Helping your horse heal after an injury

by horselover2

 

When your horse gets injured, it’s best to call your veterinarian first before you try to help your mare, stallion or gelding. With your veterinarian’s supervision, you can do some of the rehabilitation, save money and learn about your horses’ recovery process. 

If it’s a tendon, muscle or ligament pull or strain your horse will probably be on stall rest. The leg will need to be hosed down with cold water several times a day and then bandaged usually with some anti-inflammatory lotion or liniment.   The rule of thumb for the first 24-48 hours is to use ICE and RICE only.  After 48 hours alternate with heat/cold.  Tendons and ligaments have very little blood flow to them and which is one reason they take so long to heal. Cold, heat and massage can greatly improve the circulation.

Additional products and tools for injuries:

 Back on Track bandages and sheets  This product has a ceramic weave in the material that reflects body heat. Infrared heat can improve circulation in ligaments and tendons. Can be used 4-8 hours a day.

 GameReady Equine  Provides a dry cold along with a compression system. Though expensive to purchase, this instrument is easy to operate and can be rented. Recommended usage is 45 minutes at least twice daily. It will reduce inflammation, swelling and increase circulation.

 Sore No More liniment This is an Arnica based herbal liniment that will not burn. It can be used under wraps and used every day.

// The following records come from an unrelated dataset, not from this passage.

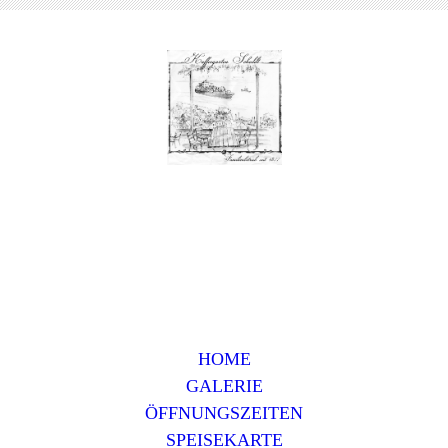
HOME
GALERIE
ÖFFNUNGSZEITEN
SPEISEKARTE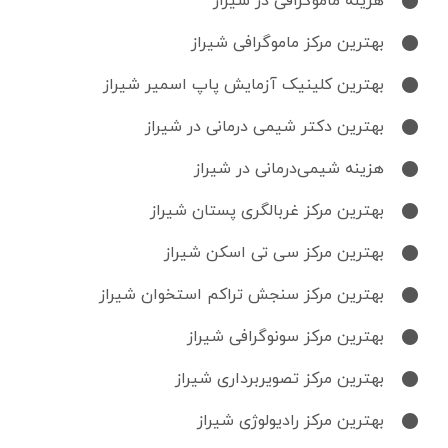
هزینه ماموگرافی در شیراز
بهترین مرکز ماموگرافی شیراز
بهترین کلینیک آزمایش پاپ اسمیر شیراز
بهترین دکتر شیمی‌ درمانی در شیراز
هزینه شیمی‌درمانی در شیراز
بهترین مرکز غربالگری پستان شیراز
بهترین مرکز سی تی اسکن شیراز
بهترین مرکز سنجش تراکم استخوان شیراز
بهترین مرکز سونوگرافی شیراز
بهترین مرکز تصویربرداری شیراز
بهترین مرکز رادیولوژی شیراز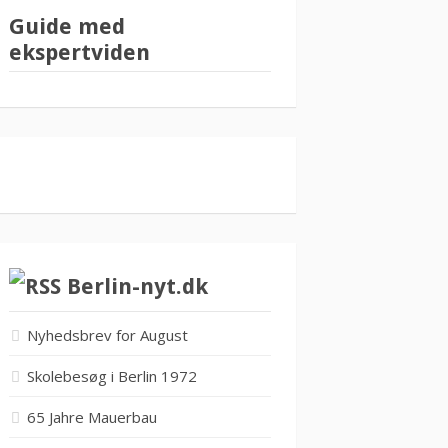
Guide med
ekspertviden
Berlin-nyt.dk
Nyhedsbrev for August
Skolebesøg i Berlin 1972
65 Jahre Mauerbau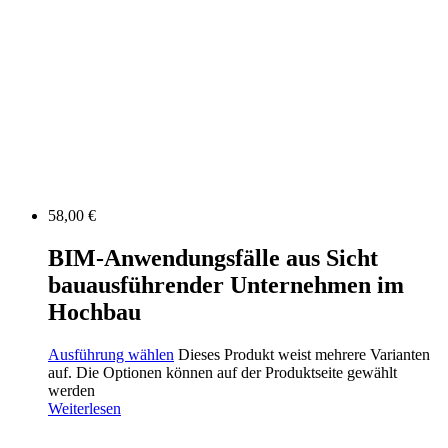
58,00
€
BIM-Anwendungsfälle aus Sicht
bauausführender Unternehmen im
Hochbau
Ausführung wählen
Dieses Produkt weist mehrere Varianten
auf. Die Optionen können auf der Produktseite gewählt
werden
Weiterlesen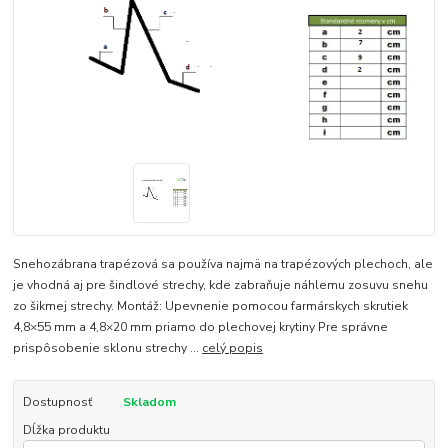
Snehozábrana trapézová sa používa najmä na trapézových plechoch, ale
je vhodná aj pre šindlové strechy, kde zabraňuje náhlemu zosuvu snehu
zo šikmej strechy. Montáž: Upevnenie pomocou farmárskych skrutiek
4,8×55 mm a 4,8×20 mm priamo do plechovej krytiny Pre správne
prispôsobenie sklonu strechy ...
celý popis
Dostupnosť
Skladom
Dĺžka produktu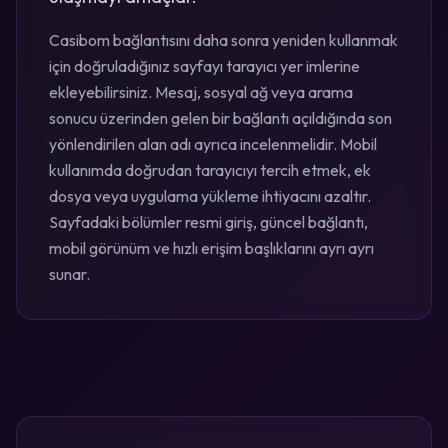
Casibom bağlantısını daha sonra yeniden kullanmak
için doğruladığınız sayfayı tarayıcı yer imlerine
ekleyebilirsiniz. Mesaj, sosyal ağ veya arama
sonucu üzerinden gelen bir bağlantı açıldığında son
yönlendirilen alan adı ayrıca incelenmelidir. Mobil
kullanımda doğrudan tarayıcıyı tercih etmek, ek
dosya veya uygulama yükleme ihtiyacını azaltır.
Sayfadaki bölümler resmi giriş, güncel bağlantı,
mobil görünüm ve hızlı erişim başlıklarını ayrı ayrı
sunar.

Soft Ride boots These boots are filled with a gel so the horse can find the most comfortable place for his bodyweight. They can make an injured horse much more comfortable. Recommended usage, every day.

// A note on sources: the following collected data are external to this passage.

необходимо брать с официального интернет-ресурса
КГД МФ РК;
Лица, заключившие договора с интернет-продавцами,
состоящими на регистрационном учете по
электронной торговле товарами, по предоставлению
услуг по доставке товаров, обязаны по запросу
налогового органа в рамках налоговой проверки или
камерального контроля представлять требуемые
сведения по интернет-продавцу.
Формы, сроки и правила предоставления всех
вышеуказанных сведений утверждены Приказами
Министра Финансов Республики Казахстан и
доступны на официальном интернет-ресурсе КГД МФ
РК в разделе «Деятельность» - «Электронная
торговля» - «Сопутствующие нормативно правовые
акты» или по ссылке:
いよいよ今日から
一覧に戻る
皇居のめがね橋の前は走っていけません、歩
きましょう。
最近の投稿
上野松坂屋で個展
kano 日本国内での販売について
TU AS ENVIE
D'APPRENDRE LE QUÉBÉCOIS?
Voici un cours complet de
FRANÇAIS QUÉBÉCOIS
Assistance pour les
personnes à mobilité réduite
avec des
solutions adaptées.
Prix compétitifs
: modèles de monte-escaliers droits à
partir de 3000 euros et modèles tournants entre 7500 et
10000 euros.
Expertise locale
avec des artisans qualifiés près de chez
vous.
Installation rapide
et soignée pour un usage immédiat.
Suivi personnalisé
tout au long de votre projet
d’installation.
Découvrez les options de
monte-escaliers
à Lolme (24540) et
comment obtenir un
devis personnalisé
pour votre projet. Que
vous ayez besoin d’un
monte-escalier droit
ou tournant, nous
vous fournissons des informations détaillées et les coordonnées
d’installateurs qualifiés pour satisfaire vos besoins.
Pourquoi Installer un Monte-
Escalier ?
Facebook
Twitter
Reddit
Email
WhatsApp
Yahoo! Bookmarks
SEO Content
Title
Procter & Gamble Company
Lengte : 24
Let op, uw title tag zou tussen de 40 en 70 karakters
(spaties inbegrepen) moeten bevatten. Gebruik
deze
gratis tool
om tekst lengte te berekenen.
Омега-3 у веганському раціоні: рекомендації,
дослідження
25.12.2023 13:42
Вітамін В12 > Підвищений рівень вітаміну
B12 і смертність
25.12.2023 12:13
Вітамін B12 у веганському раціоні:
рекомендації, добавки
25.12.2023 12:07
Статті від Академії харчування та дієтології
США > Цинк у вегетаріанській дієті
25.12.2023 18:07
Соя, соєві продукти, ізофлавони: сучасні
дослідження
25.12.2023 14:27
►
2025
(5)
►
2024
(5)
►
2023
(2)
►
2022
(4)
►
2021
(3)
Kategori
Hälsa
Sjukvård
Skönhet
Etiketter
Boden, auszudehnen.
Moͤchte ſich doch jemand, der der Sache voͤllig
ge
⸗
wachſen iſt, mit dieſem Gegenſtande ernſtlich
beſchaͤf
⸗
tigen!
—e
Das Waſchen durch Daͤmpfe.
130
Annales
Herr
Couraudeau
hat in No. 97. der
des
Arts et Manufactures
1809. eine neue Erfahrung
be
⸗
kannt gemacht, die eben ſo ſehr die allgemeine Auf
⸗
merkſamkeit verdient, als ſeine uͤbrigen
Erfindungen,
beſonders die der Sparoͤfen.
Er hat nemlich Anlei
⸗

Surpass This is an anti-inflammatory lotion that is veterinarian prescribed. It can not be used at the same time as Back on Track or Sore No More liniment. 

Thinline pads These are shock absorbing pads that a farrier can install under a regular pad. They can be removed once the injury has healed when the farrier trims your horse’s hooves, or left in.

Once the swelling is reduced and the horse is given the go ahead for exercise by a veterinarian, remember to start slow. Start with a week of hand walking twice a day for 20 minutes and gradually increase the hand walking for a month. Then begin long trotting if the veterinarian agrees. Long trotting strengthens the tendons and ligaments better than galloping.